Et je sais aussi pourquoi tu voulais que je lisse. Tu voulais que quelqu’un n’oublie pas ce qu’il est arrivé ici. Tu voulais que tous sachent ce que toi et ta sœur avez vécu. Alors tu m’as plus ou moins obligé à savoir. Tu m’as choisi, moi, parce que la maison m’appartiendra plus tard. Tu m’as choisi parce que je l’ainé. Je suis la prochaine génération.

Je serais là pour te rappeler ce que tu as oublié. Je t’aiderais comme je peux. Je te parlerai de Charlotte, ta sœur que tu aimes tant. Tu es prisonnière mais j’espère que cela te donnera un peu de liberté. »

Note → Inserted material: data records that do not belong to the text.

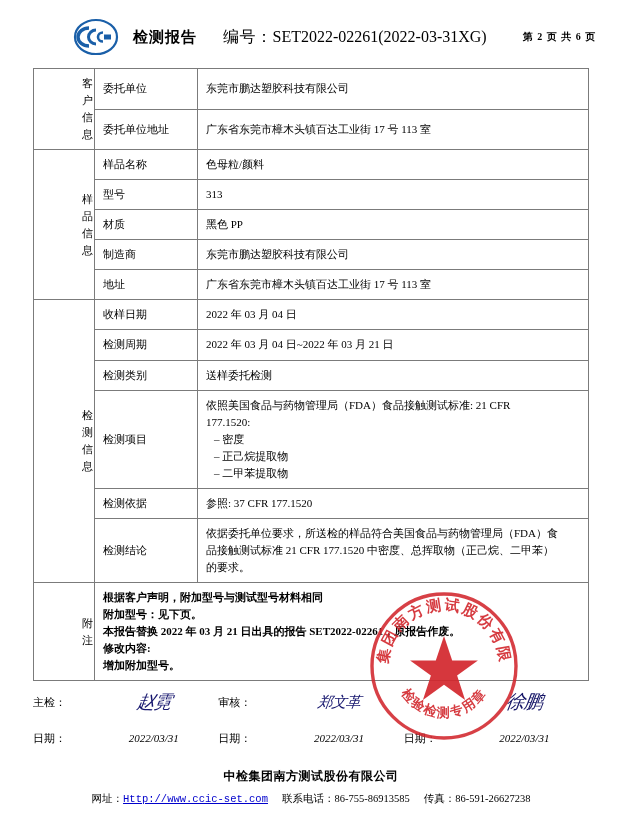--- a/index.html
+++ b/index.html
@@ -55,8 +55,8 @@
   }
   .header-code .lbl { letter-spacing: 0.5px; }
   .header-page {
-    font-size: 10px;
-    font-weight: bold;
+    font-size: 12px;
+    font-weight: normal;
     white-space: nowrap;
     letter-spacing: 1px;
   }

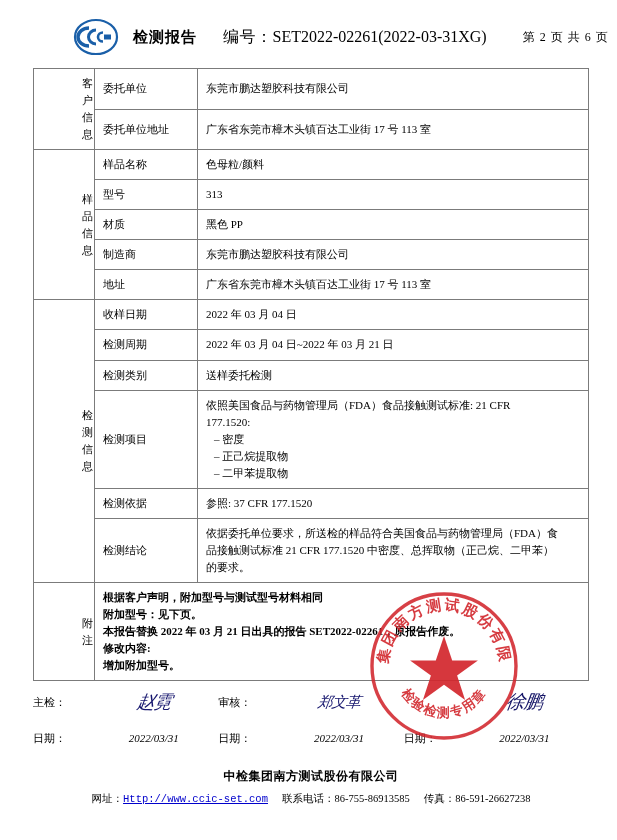--- a/index.html
+++ b/index.html
@@ -92,7 +92,7 @@
 
   .val p { margin: 0; }
   .indent-list { margin: 0; }
-  .indent-list div { padding-left: 8px; }
+  .indent-list div { padding-left: 8px; margin-left: 40px; }
 
   
   td.note {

Ce fut ensuite le silence. Je me trouvais un peu con d’avoir parlé à une porte. Surtout que je ne savais pas si Adélie m’avait entendu. J’avais fait demi-tour pour retourner en haut. Quand mon pied s’était posé sur la première marche, j’avais entendu un murmure.


« … merci… »


Sa voix n’avait rien à voir avec le souvenir que j’en gardais. Elle était douce, comme la voix d’une enfant. J’étais resté un moment pour savoir s’il y aurait autre chose. Rien n’était arrivé. Je suis remonté au moment où ma mère nous appelée pour manger. Après l’excellent repas, je suis donc retourné dans ma chambre.

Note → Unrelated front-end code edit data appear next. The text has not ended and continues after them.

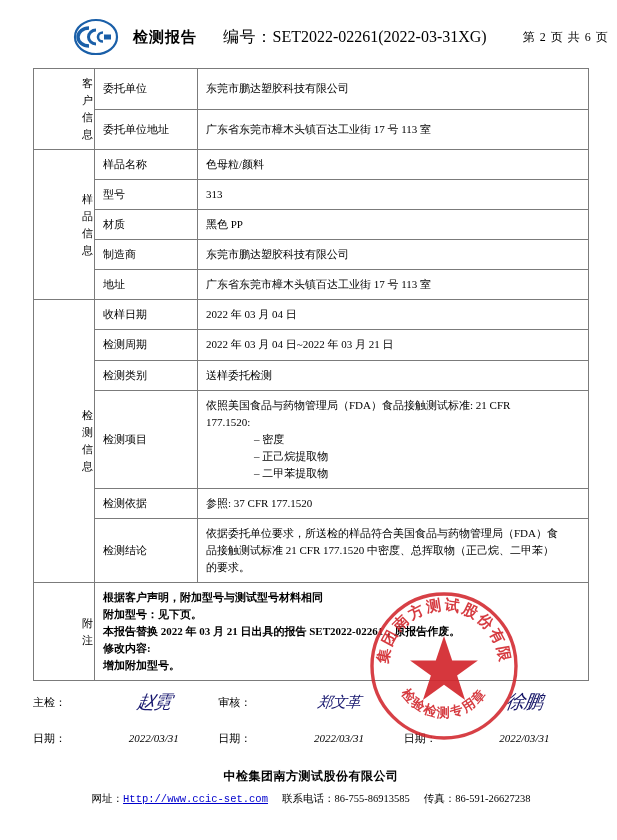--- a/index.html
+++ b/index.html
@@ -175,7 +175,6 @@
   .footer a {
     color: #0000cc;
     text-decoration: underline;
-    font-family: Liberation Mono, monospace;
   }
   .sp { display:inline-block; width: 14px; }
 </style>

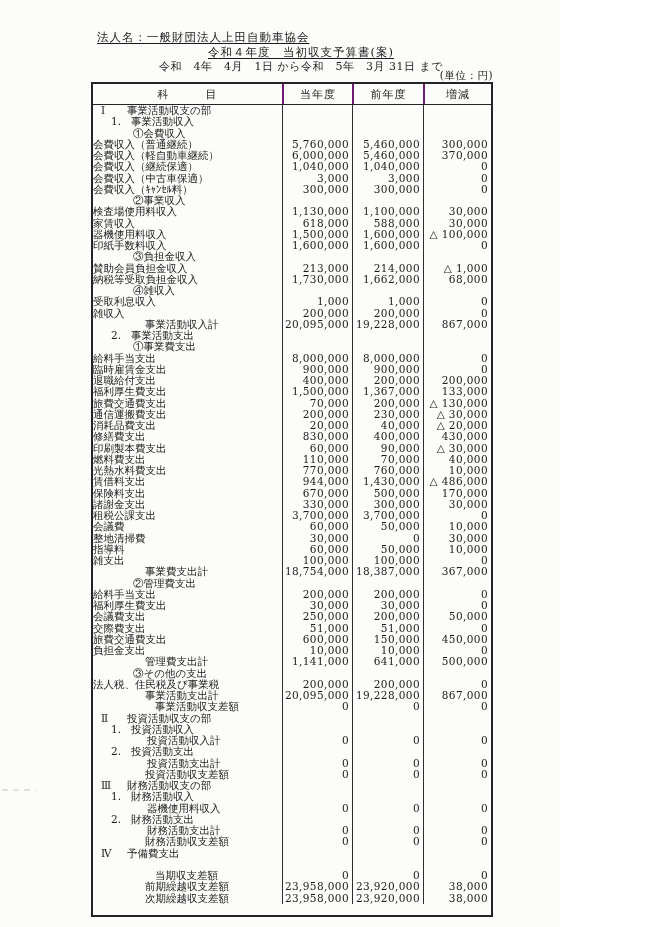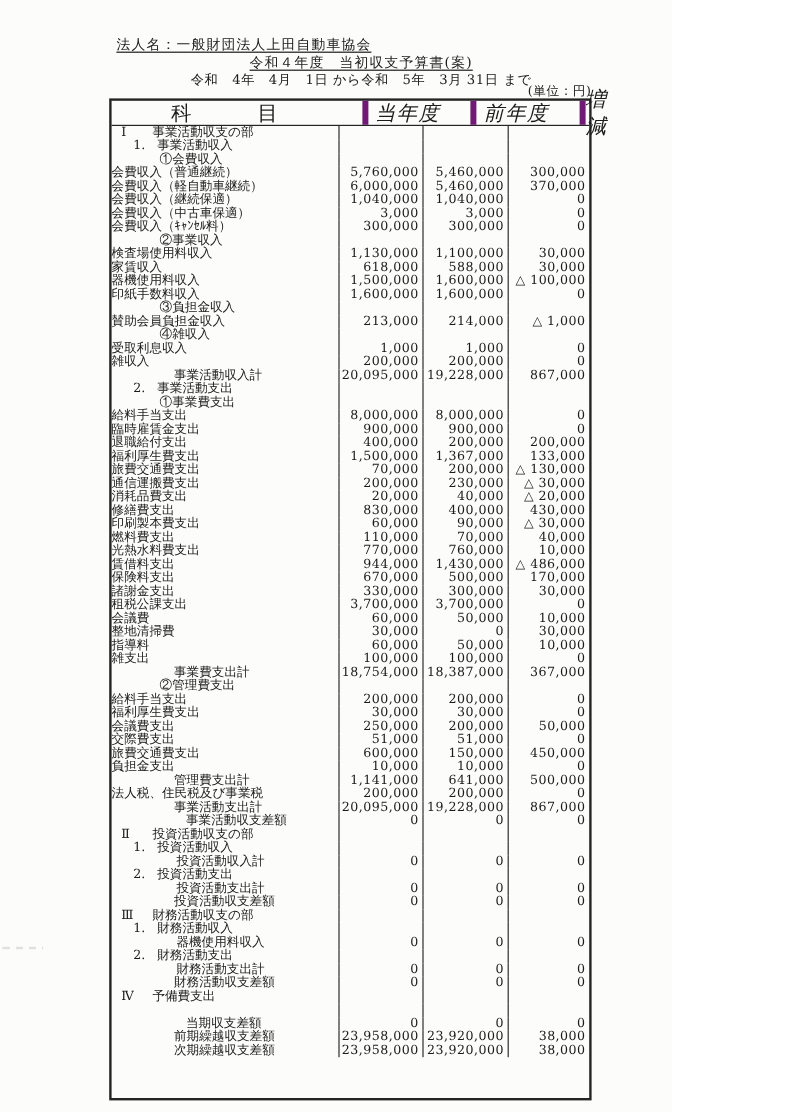--- a/index.html
+++ b/index.html
@@ -45,8 +45,7 @@
     display:flex;height:20px;
     border-bottom:1.5px solid #242424;
     box-sizing:content-box;
-    font-size:17px;
-    gap:20px;
+    font-size:11px;
   }
   .thead .h-item{
     flex:0 0 189px;display:flex;align-items:center;justify-content:center;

J’écris cela pour conclure le mystère de ma cave. Non, je n’habite pas dans une maison ordinaire. Il y a bien un esprit dans ma cave, un esprit qui a survécu aux siècles et qui y restera sans doute longtemps. Mais je sais pourquoi maintenant. Et ça ne me fait plus vraiment peur. Finalement, tout finit bien. Adélie n’est pas dangereuse. À condition, bien évidemment, de sonner avant d’allumer.


Je pose mon crayon sur mon bureau avant de m’étirer. Cette histoire est finie. Il faut que je profite de la vie, que je la vive au jour le jour. Plus question d’écrire sur mon journal. Je veux m’amuser pendant le reste de mes vacances.


Je prends mon portable et vais sur les réseaux sociaux. Je veux voir qui va venir à la fête. Mon meilleur ami a été le premier à commenter. Son message me fait rire ″Et comment ! Compte sur moi. Je vais ramener de la meuf mdrr″. S’il dit qu’il va ramener des filles, il le fera. J’en suis persuadé. ″Il ne changera jamais. ″ me dis-je intérieurement.


Je continue de lire les commentaires. J’ai d’autres confirmation de mes amis proches, comme de mes connaissance. Je soupire en voyant que Julien va venir. Ce gars n’a aucune modestie ni aucun respect envers les autres. Avec de la chance, il mourra avant la fête. Je suis heureux d’apprendre que Lia sera présente. J’apprécie beaucoup cette fille. Ça sera l’occasion de faire plus ample connaissance.


Finalement, je me lève pour prendre un peu l’air. Mes parents sont en train de faire à manger. Je me dirige à côté de la maison, là où un tilleul pousse. Cette espèce d’arbre peut vivre plus de mille ans. Il devait très certainement être là à l’époque de Brenda. Selon la description de Charlotte, l’entrée des souterrains doit être par là. Je pousse les feuilles mortes avec mon pied. Je ne compte pas trouver l’entrée. Je suis juste curieux. Plongé dans mes recherches, je n’entends pas mon père arriver :


« Tu cherches un trésor ?


- Aaah ! Papa ! Tu m’as fait peur !


- On va passer à table le pirate. C’était pour te prévenir. »


Sur ces mots, il s’en va. Je le suis en le maudissant intérieurement. Le connaissant, il ne va pas arrêter de se foutre de ma gueule pendant tout le repas. Et c’est ce qu’il a fait avec ses ″moussaillons″. Vraiment, mon père est un enfant. Le bon côté c’est que ça a fait rire maman et Julie. Il ne perd rien pour attendre, je finirais par me venger !


Après le repas, je vais dans ma chambre. Je compte faire une liste de ce qu’il faut acheter pour la fête. Je dois me concentrer sur ça pour l’instant.